Essentially, Schiff was pointing out that the Fed would have raised interest rates much higher – and much sooner – had it any faith in the economy.
"The only reason the Fed raised rates this December is for the same reason they did so last year. They did it despite having no confidence in the economy, because they didn't want to send a message that they were that worried," he continued.
Here's the odd thing about the Fed's decision to raise interest rates right now, according to Schiff…
Last year, the Fed announced an expected growth of 2.4% for 2016. That's higher than the forecast growth for 2017, which Yellen announced to be 2.1% last Wednesday.
This percentage difference left investors like Schiff wondering why the Fed would raise rates when it seems like it's expecting 2017 to be an even worse year for growth.
Adding more concern to the issue is the number of rate hikes expected in the coming year. Yellen announced on Dec. 14 that the Fed expects three rate hikes in 2017.
But Schiff doesn't think these additional rate hikes are likely to happen. In fact, he sees the Fed's public proposal as just another futile plot to maintain credibility with the markets.
"I think the markets [next year] will be just as disappointed as last year, and the Fed will fail to deliver on this expectation," said Schiff.

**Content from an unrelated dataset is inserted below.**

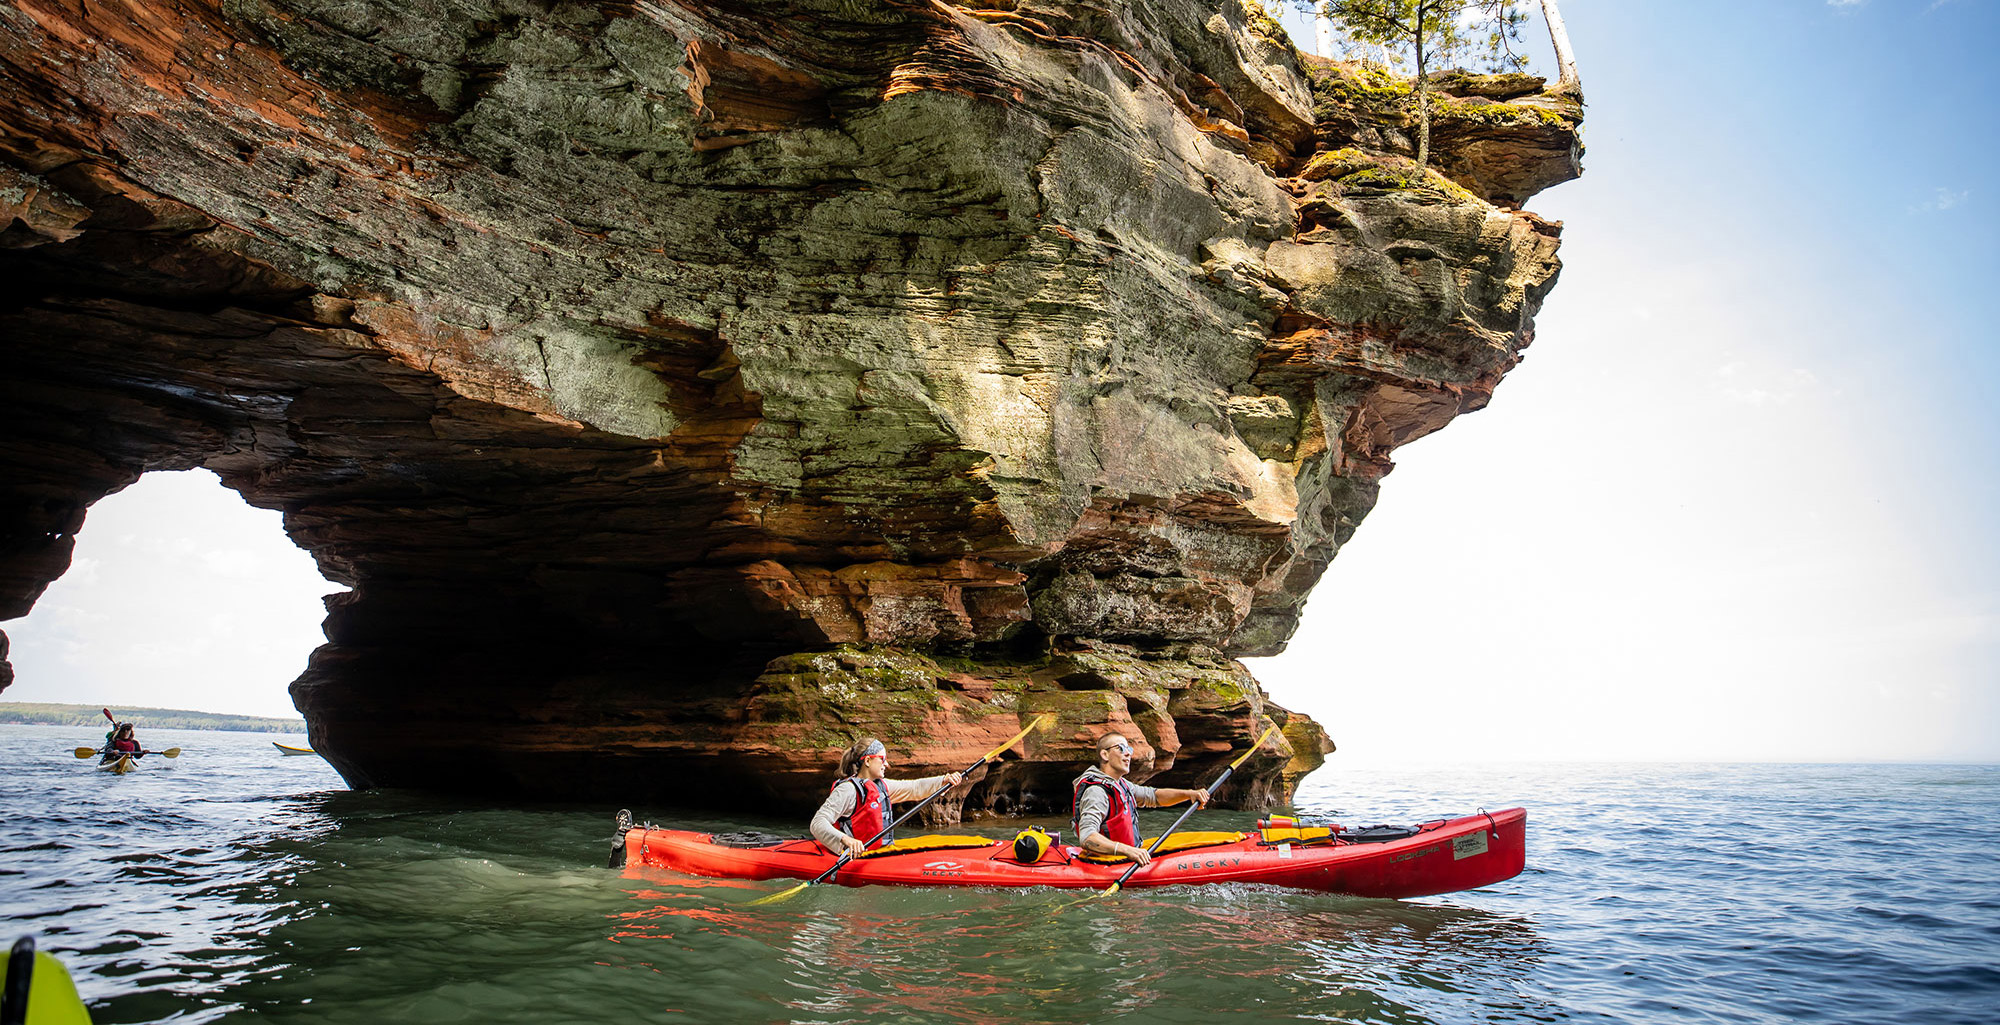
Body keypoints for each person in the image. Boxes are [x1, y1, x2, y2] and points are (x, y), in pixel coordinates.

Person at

And he isn't the only one questioning the Fed's policy decisions…
Money Morning Global Credit Strategist Michael E. Lewitt has long criticized Yellen & Co.'s interest rate policies.
"With interest rates barely above zero, and its balance sheet stuffed with debt, the Federal Reserve can't do much more to stimulate growth or bail out markets when they collapse," Lewitt wrote to investors recently. "The Fed has already fatally mismanaged this credit cycle, and negligible 25-point rate hikes won't change any of the underlying issues."